CONTROLEER UW BEGRIP:
- A) Neem uit het tekstfragment letterlijk het gedeelte over dat begint bij de woorden "Tot slot wordt" en eindigt na "in bijlage III7.".
- B) Beantwoord de volgende vragen aan de hand van het tekstfragment.
(i) Hoe vaak per jaar is toegezegd de Kamer over ontwikkelingen binnen de politie te informeren?
(ii) Op welke datum zijn twee brieven over recente ontwikkelingen binnen de politie toegezonden?
(iii) Op verzoek van welk Kamerlid wordt nader ingegaan op de aansluiting tussen de basisteams en de recherche?
- C) Geef op basis van het tekstfragment aan waarom ook het politieonderwijs een modernisering moet doormaken.

TEKSTFRAGMENT:
Aan de Voorzitter van de Tweede Kamer der Staten-Generaal
Den Haag, 4 juli 2018
In mijn laatste voortgangsbrief over de vorming van de Nationale Politie1 heb ik toegezegd tweemaal per jaar uw Kamer te informeren over ontwikkelingen binnen
de politie. Op 15 juni 2018 heb ik u een tweetal brieven toegezonden met daarin een
aantal recente en omvangrijke ontwikkelingen binnen de politie.2
3
De vorming van de nationale politie is afgerond. Er staat nu één politie die vanuit
een stevige lokale verankering als één organisatie werkt aan de veiligheid van ons
land. Het is nu zaak het politiebestel verder te ontwikkelen en te verbeteren zoals
de commissie Kuijken stelt in haar evaluatierapport4. Met de investeringen die dit kabinet doet gaat de politie een nieuwe fase in, waarin
wordt ingezet op vernieuwing, verbetering en modernisering van de politie. De vraag
naar politie-inzet verandert. Dit vraagt een flexibele en wendbare politie die in
staat is in te spelen op deze verandering. De investeringen die ik heb aangekondigd
zien zowel op de kwaliteit van de politieorganisatie als op uitbreiding van de capaciteit,
om te komen tot een politie die sneller en effectiever inzetbaar is. Hierdoor worden
onze agenten maximaal waakzaam in de wijk, op het web en in de wereld.
Bovenstaande ontwikkelingen staan niet op zichzelf. De politie werkt dagelijks aan
de veiligheid in Nederland. Die taak verandert niet. De wijze waarop deze taak wordt
uitgevoerd wel. De politie is zichtbaarder geworden, meer benaderbaar en is steeds
meer gaan samenwerken met burgers en partners. In de snel veranderende samenleving
moet de politie meegaan met de ontwikkelingen om aansluiting bij de samenleving te
behouden. Dit vraagt ook om aanpassingen binnen de politieorganisatie, waaronder in
de gebiedsgebonden politiezorg en de opsporing. De GGP dient recht te doen aan de
lokale context van de basisteams. In bijlage I5 ga ik hier nader op in. In het najaar zal ik uw Kamer ook nader informeren over de
ontwikkelagenda opsporing. Hierbij zal ik op verzoek van het lid Bisschop (SGP) ook
nader ingaan op de aansluiting tussen de basisteams en de recherche.
Om deze ontwikkelingen in de politieorganisatie goed vorm te kunnen geven is het noodzakelijk
dat ook het politieonderwijs een modernisering doormaakt. Via een separate brief informeer
ik u meer uitgebreid over het politieonderwijs. Naast het politieonderwijs zijn er
ook ontwikkelingen te melden in het personeelsbeleid van de politie, waaronder de
aanpak van integriteitskwesties bij de politie. Hierover bericht ik u nader in bijlage
II6 van deze brief.
Tot slot wordt u geïnformeerd over de stand van zaken met betrekking tot de door mij
gedane toezeggingen, aangenomen moties en overige mededelingen in bijlage III7.

VERZAMELING GEGEVENS:
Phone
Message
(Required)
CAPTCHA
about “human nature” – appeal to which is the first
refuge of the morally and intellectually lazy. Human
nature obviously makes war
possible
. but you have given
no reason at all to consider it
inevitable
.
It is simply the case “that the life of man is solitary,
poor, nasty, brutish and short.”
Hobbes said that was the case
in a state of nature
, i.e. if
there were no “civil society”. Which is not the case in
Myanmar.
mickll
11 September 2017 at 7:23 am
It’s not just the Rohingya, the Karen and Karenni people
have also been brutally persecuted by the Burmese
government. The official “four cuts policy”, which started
==
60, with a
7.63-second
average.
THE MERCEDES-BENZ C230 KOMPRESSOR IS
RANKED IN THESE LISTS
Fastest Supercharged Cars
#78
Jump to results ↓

ANTWOORDEN PER OPDRACHT:
- A)
Tot slot wordt u geïnformeerd over de stand van zaken met betrekking tot de door mij
gedane toezeggingen, aangenomen moties en overige mededelingen in bijlage III7.

- B)
(i) Tweemaal per jaar.
(ii) Op 15 juni 2018.
(iii) Op verzoek van het lid Bisschop (SGP).

- C) Die modernisering is noodzakelijk om de ontwikkelingen in de politieorganisatie goed vorm te kunnen geven.